*** Opening of Working data ***
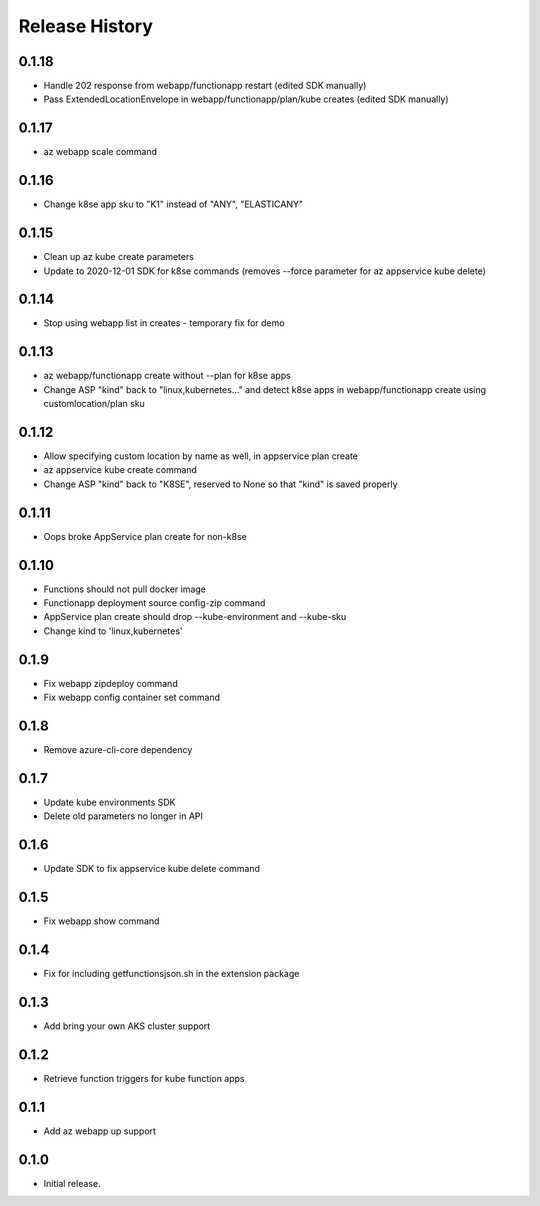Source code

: .. :changelog:

Release History
===============

0.1.18
++++++
* Handle 202 response from webapp/functionapp restart (edited SDK manually)
* Pass ExtendedLocationEnvelope in webapp/functionapp/plan/kube creates (edited SDK manually)

0.1.17
++++++
* az webapp scale command

0.1.16
++++++
* Change k8se app sku to "K1" instead of "ANY", "ELASTICANY"

0.1.15
++++++
* Clean up az kube create parameters
* Update to 2020-12-01 SDK for k8se commands (removes --force parameter for az appservice kube delete)

0.1.14
++++++
* Stop using webapp list in creates - temporary fix for demo

0.1.13
++++++
* az webapp/functionapp create without --plan for k8se apps
* Change ASP "kind" back to "linux,kubernetes..." and detect k8se apps in webapp/functionapp create using customlocation/plan sku

0.1.12
++++++
* Allow specifying custom location by name as well, in appservice plan create
* az appservice kube create command
* Change ASP "kind" back to "K8SE", reserved to None so that "kind" is saved properly

0.1.11
++++++
* Oops broke AppService plan create for non-k8se 

0.1.10
++++++
* Functions should not pull docker image
* Functionapp deployment source config-zip command
* AppService plan create should drop --kube-environment and --kube-sku
* Change kind to 'linux,kubernetes'

0.1.9
++++++
* Fix webapp zipdeploy command
* Fix webapp config container set command

0.1.8
++++++
* Remove azure-cli-core dependency

0.1.7
++++++
* Update kube environments SDK
* Delete old parameters no longer in API

0.1.6
++++++
* Update SDK to fix appservice kube delete command

0.1.5
++++++
* Fix webapp show command

0.1.4
++++++
* Fix for including getfunctionsjson.sh in the extension package

0.1.3
++++++
* Add bring your own AKS cluster support

0.1.2
++++++
* Retrieve function triggers for kube function apps

0.1.1
++++++
* Add az webapp up support

0.1.0
++++++
* Initial release.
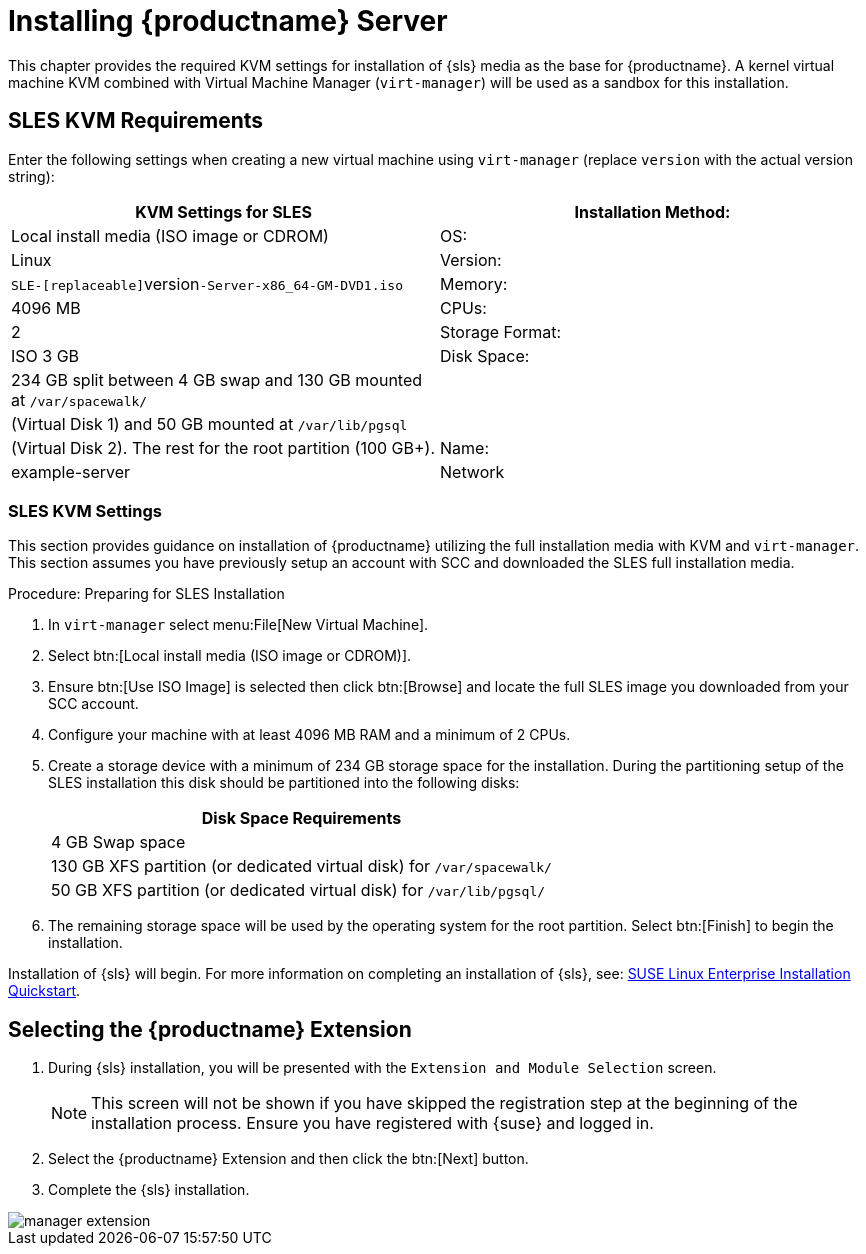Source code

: [[install-server]]
= Installing {productname} Server






This chapter provides the required KVM settings for installation of {sls} media as the base for {productname}.
A kernel virtual machine KVM combined with Virtual Machine Manager ([command]``virt-manager``) will be used as a sandbox for this installation.

== SLES KVM Requirements


Enter the following settings when creating a new virtual machine using [command]``virt-manager`` (replace [replaceable]``version`` with the actual version string):

[cols="1,1", options="header"]
|===
| KVM Settings for SLES
| Installation Method: | Local install media (ISO image or CDROM)
| OS:                  | Linux
| Version:             |``SLE-[replaceable]``version``-Server-x86_64-GM-DVD1.iso``
| Memory:              | 4096{nbsp}MB
| CPUs:                | 2
| Storage Format:      | ISO 3{nbsp}GB
| Disk Space:          | 234{nbsp}GB split between 4{nbsp}GB swap and 130{nbsp}GB mounted at [path]``/var/spacewalk/``
|                      | (Virtual Disk 1) and 50{nbsp}GB mounted at [path]``/var/lib/pgsql``
|                      | (Virtual Disk 2).  The rest for the root partition (100{nbsp}GB+).
| Name:                | example-server
| Network              | Bridge br0
|===

[[sles.installation.within.kvm.media]]
=== SLES KVM Settings


This section provides guidance on installation of {productname}
utilizing the full installation media with KVM and [command]``virt-manager``.
This section assumes you have previously setup an account with SCC and downloaded the SLES full installation media.

.Procedure: Preparing for SLES Installation
. In [command]``virt-manager`` select menu:File[New Virtual Machine].

. Select btn:[Local install media (ISO image or CDROM)].

. Ensure btn:[Use ISO Image] is selected then click btn:[Browse] and locate the full SLES image you downloaded from your SCC account.

. Configure your machine with at least 4096 MB RAM and a minimum of 2 CPUs.

. Create a storage device with a minimum of 234 GB storage space for the installation.
During the partitioning setup of the SLES installation this disk should be partitioned into the following disks:
+

[cols="1", options="header"]
|===
| Disk Space Requirements
|4{nbsp}GB Swap space
|130{nbsp}GB XFS partition (or dedicated virtual disk) for [path]``/var/spacewalk/``
|50{nbsp}GB XFS partition (or dedicated virtual disk) for [path]``/var/lib/pgsql/``
|===

. The remaining storage space will be used by the operating system for the root partition.
Select btn:[Finish] to begin the installation.


Installation of {sls} will begin.
For more information on completing an installation of {sls}, see: https://www.suse.com/documentation/sles-12/book_quickstarts/data/sec_sle_installquick.html[SUSE Linux Enterprise Installation Quickstart].

[[quickstart3.sec.suma.installation.sles.sumaext]]
== Selecting the {productname} Extension

. During {sls} installation, you will be presented with the [systemitem]``Extension and Module Selection`` screen.
+
[NOTE]
====
This screen will not be shown if you have skipped the registration step at the beginning of the installation process.
Ensure you have registered with {suse} and logged in.
====
+
. Select the {productname} Extension and then click the btn:[Next] button.

. Complete the {sls} installation.
//TODO Update image its outdated!

image::manager-extension.png[scaledwidth=80%]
*** Close of Working data ***
-- Assignment --
Transcribe the records above exactly, skipping pictures.

-- Your response --
Source code

: .. :changelog:

Release History
===============

0.1.18
++++++
* Handle 202 response from webapp/functionapp restart (edited SDK manually)
* Pass ExtendedLocationEnvelope in webapp/functionapp/plan/kube creates (edited SDK manually)

0.1.17
++++++
* az webapp scale command

0.1.16
++++++
* Change k8se app sku to "K1" instead of "ANY", "ELASTICANY"

0.1.15
++++++
* Clean up az kube create parameters
* Update to 2020-12-01 SDK for k8se commands (removes --force parameter for az appservice kube delete)

0.1.14
++++++
* Stop using webapp list in creates - temporary fix for demo

0.1.13
++++++
* az webapp/functionapp create without --plan for k8se apps
* Change ASP "kind" back to "linux,kubernetes..." and detect k8se apps in webapp/functionapp create using customlocation/plan sku

0.1.12
++++++
* Allow specifying custom location by name as well, in appservice plan create
* az appservice kube create command
* Change ASP "kind" back to "K8SE", reserved to None so that "kind" is saved properly

0.1.11
++++++
* Oops broke AppService plan create for non-k8se 

0.1.10
++++++
* Functions should not pull docker image
* Functionapp deployment source config-zip command
* AppService plan create should drop --kube-environment and --kube-sku
* Change kind to 'linux,kubernetes'

0.1.9
++++++
* Fix webapp zipdeploy command
* Fix webapp config container set command

0.1.8
++++++
* Remove azure-cli-core dependency

0.1.7
++++++
* Update kube environments SDK
* Delete old parameters no longer in API

0.1.6
++++++
* Update SDK to fix appservice kube delete command

0.1.5
++++++
* Fix webapp show command

0.1.4
++++++
* Fix for including getfunctionsjson.sh in the extension package

0.1.3
++++++
* Add bring your own AKS cluster support

0.1.2
++++++
* Retrieve function triggers for kube function apps

0.1.1
++++++
* Add az webapp up support

0.1.0
++++++
* Initial release.
Source code

: [[install-server]]
= Installing {productname} Server






This chapter provides the required KVM settings for installation of {sls} media as the base for {productname}.
A kernel virtual machine KVM combined with Virtual Machine Manager ([command]``virt-manager``) will be used as a sandbox for this installation.

== SLES KVM Requirements


Enter the following settings when creating a new virtual machine using [command]``virt-manager`` (replace [replaceable]``version`` with the actual version string):

[cols="1,1", options="header"]
|===
| KVM Settings for SLES
| Installation Method: | Local install media (ISO image or CDROM)
| OS:                  | Linux
| Version:             |``SLE-[replaceable]``version``-Server-x86_64-GM-DVD1.iso``
| Memory:              | 4096{nbsp}MB
| CPUs:                | 2
| Storage Format:      | ISO 3{nbsp}GB
| Disk Space:          | 234{nbsp}GB split between 4{nbsp}GB swap and 130{nbsp}GB mounted at [path]``/var/spacewalk/``
|                      | (Virtual Disk 1) and 50{nbsp}GB mounted at [path]``/var/lib/pgsql``
|                      | (Virtual Disk 2).  The rest for the root partition (100{nbsp}GB+).
| Name:                | example-server
| Network              | Bridge br0
|===

[[sles.installation.within.kvm.media]]
=== SLES KVM Settings


This section provides guidance on installation of {productname}
utilizing the full installation media with KVM and [command]``virt-manager``.
This section assumes you have previously setup an account with SCC and downloaded the SLES full installation media.

.Procedure: Preparing for SLES Installation
. In [command]``virt-manager`` select menu:File[New Virtual Machine].

. Select btn:[Local install media (ISO image or CDROM)].

. Ensure btn:[Use ISO Image] is selected then click btn:[Browse] and locate the full SLES image you downloaded from your SCC account.

. Configure your machine with at least 4096 MB RAM and a minimum of 2 CPUs.

. Create a storage device with a minimum of 234 GB storage space for the installation.
During the partitioning setup of the SLES installation this disk should be partitioned into the following disks:
+

[cols="1", options="header"]
|===
| Disk Space Requirements
|4{nbsp}GB Swap space
|130{nbsp}GB XFS partition (or dedicated virtual disk) for [path]``/var/spacewalk/``
|50{nbsp}GB XFS partition (or dedicated virtual disk) for [path]``/var/lib/pgsql/``
|===

. The remaining storage space will be used by the operating system for the root partition.
Select btn:[Finish] to begin the installation.


Installation of {sls} will begin.
For more information on completing an installation of {sls}, see: https://www.suse.com/documentation/sles-12/book_quickstarts/data/sec_sle_installquick.html[SUSE Linux Enterprise Installation Quickstart].

[[quickstart3.sec.suma.installation.sles.sumaext]]
== Selecting the {productname} Extension

. During {sls} installation, you will be presented with the [systemitem]``Extension and Module Selection`` screen.
+
[NOTE]
====
This screen will not be shown if you have skipped the registration step at the beginning of the installation process.
Ensure you have registered with {suse} and logged in.
====
+
. Select the {productname} Extension and then click the btn:[Next] button.

. Complete the {sls} installation.
//TODO Update image its outdated!

image::manager-extension.png[scaledwidth=80%]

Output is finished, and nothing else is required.